The Institute of Race Relations (IRR) has warned that South Africa’s tax base is nearing a tipping point as the government increasingly looks for new ways to collect revenue.
In a memorandum sent to president Cyril Ramaphosa earlier this month, the IRR said that the government’s increased revenue pressure on taxpayers was a form of ‘citizen abuse’ and that more people would look to a form of tax revolt to escape the increasing costs.
Experts have highlighted that, due to South Africa’s tax laws, SARS’ collection capabilities, and the way VAT and other taxes are ingrained into so many things, it’s impossible for South Africans to stage a full tax revolt – ie, withholding tax from government. However, smaller forms of tax revolt have already been demonstrated, such as the refusal to pay e-tolls.
In this line, the IRR pointed to the high number of South Africans who have simply left the country – a fact bemoaned by Treasury, as it loses out on tax revenue from high-net worth individuals.
The group said that South Africans who remain in the country will increasingly turn away from government and its services, instead relying on their own efforts and communities.
“Diminishing confidence in the government, as your best tax advisors have already advised, translates directly into lower government revenues.

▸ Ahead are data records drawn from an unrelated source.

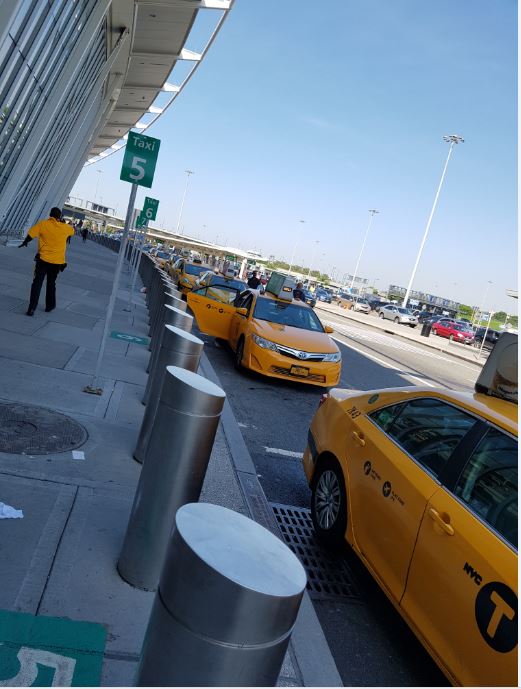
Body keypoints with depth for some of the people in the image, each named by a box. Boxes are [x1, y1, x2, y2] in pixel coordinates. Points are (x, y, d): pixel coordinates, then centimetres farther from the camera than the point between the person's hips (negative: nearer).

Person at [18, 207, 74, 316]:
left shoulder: (42, 224, -8)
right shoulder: (65, 227, -2)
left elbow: (30, 235, -5)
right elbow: (72, 231, 21)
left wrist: (24, 243, 14)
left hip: (43, 259, -2)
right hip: (57, 261, 2)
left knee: (37, 283, 1)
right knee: (51, 283, 19)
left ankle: (32, 308, -8)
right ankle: (50, 305, 28)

But we don’t think this is the end game.
“Rather, we think that further slippage in the legitimacy of the state will see communities begin to engage in a tax and investment revolt which is something that that government has not yet experienced on any significant scale.”
The IRR said that this revolt will manifest in a number of ways, including:
- Taxpayers and ratepayers circumvent the government by paying dues into trust accounts or third parties and then finance their own service delivery and community-building efforts;
- The private sector sets up its own initiatives to address social problems such as crime, deficient healthcare and education. This is funded by donations which is revenue diverted away from the state;
- Communities completely cut government out of their lives – relying on grid-generated electricity and building their own schools. They will then stop paying the state for these services;
- Taxpayers lobby government for rebates where they have been forced to pay above their stipulated taxes for services.

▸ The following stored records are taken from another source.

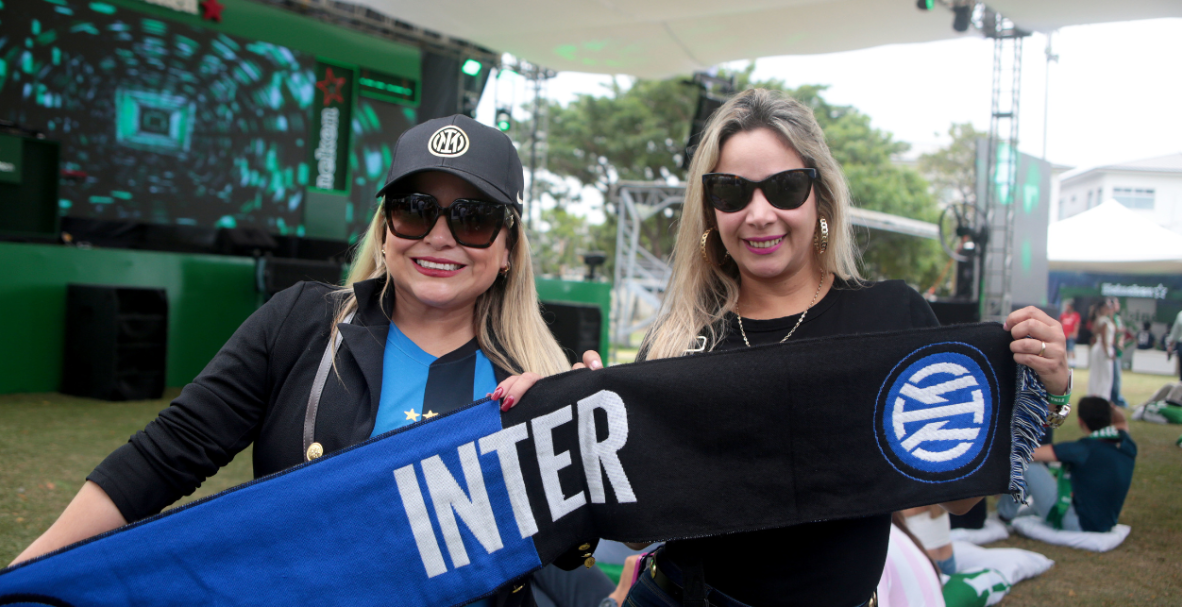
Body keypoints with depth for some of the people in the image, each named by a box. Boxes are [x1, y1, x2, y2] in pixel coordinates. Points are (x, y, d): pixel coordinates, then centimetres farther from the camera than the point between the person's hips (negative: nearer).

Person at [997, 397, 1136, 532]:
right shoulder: (1127, 445, -3)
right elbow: (1121, 422, 23)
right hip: (1105, 526, 8)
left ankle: (1005, 514, 11)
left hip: (1076, 525, -8)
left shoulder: (1084, 449, -23)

Professional services firm PwC has warned that South Africa is relying too heavily on income and direct taxes – most of which are coming from a declining base of taxpayers.
The firm noted that personal income taxes are collected from an increasingly small pool of taxpayers.
“It is estimated that just 25% of those who pay income tax pay 80% of all personal income tax that is collected.
“Over the past few years, a smaller proportion of taxpayers has become responsible for an increasingly large portion of total personal income tax payable.”
The IRR’s warning comes amid the South African National Road Agency’s (Sanral’s) push to obstruct the vehicle licence renewal of motorists with outstanding e-toll debts.
In a letter delivered to the agency, the IRR said that the blocking of licences would stand to cause economic disruption, undermine South Africa’s prospects for recovery, and place an even greater tax burden on distressed households and businesses.
“IRR research shows the tax burden on South Africans has risen to the highest levels in the history of the country and that many families pay more than half their income towards tax levies and secondary and tertiary taxes,” it said.
“The IRR warns that a large proportion of households have reached a point of crisis, with many no longer able to afford basic services, foodstuffs and school fees, or to settle their debts.”
Instead of seeking to extract even more money from households, the IRR said that government must move towards introducing structural reforms, and remove corrupt officials from the public service and prosecute them and their enablers in the private sector.
“Motorists who are denied their vehicle licences because of outstanding e-toll debts should reach out to the IRR so that we can use the information to put pressure on the presidency and on politicians to intervene and stop such abuse of citizens.”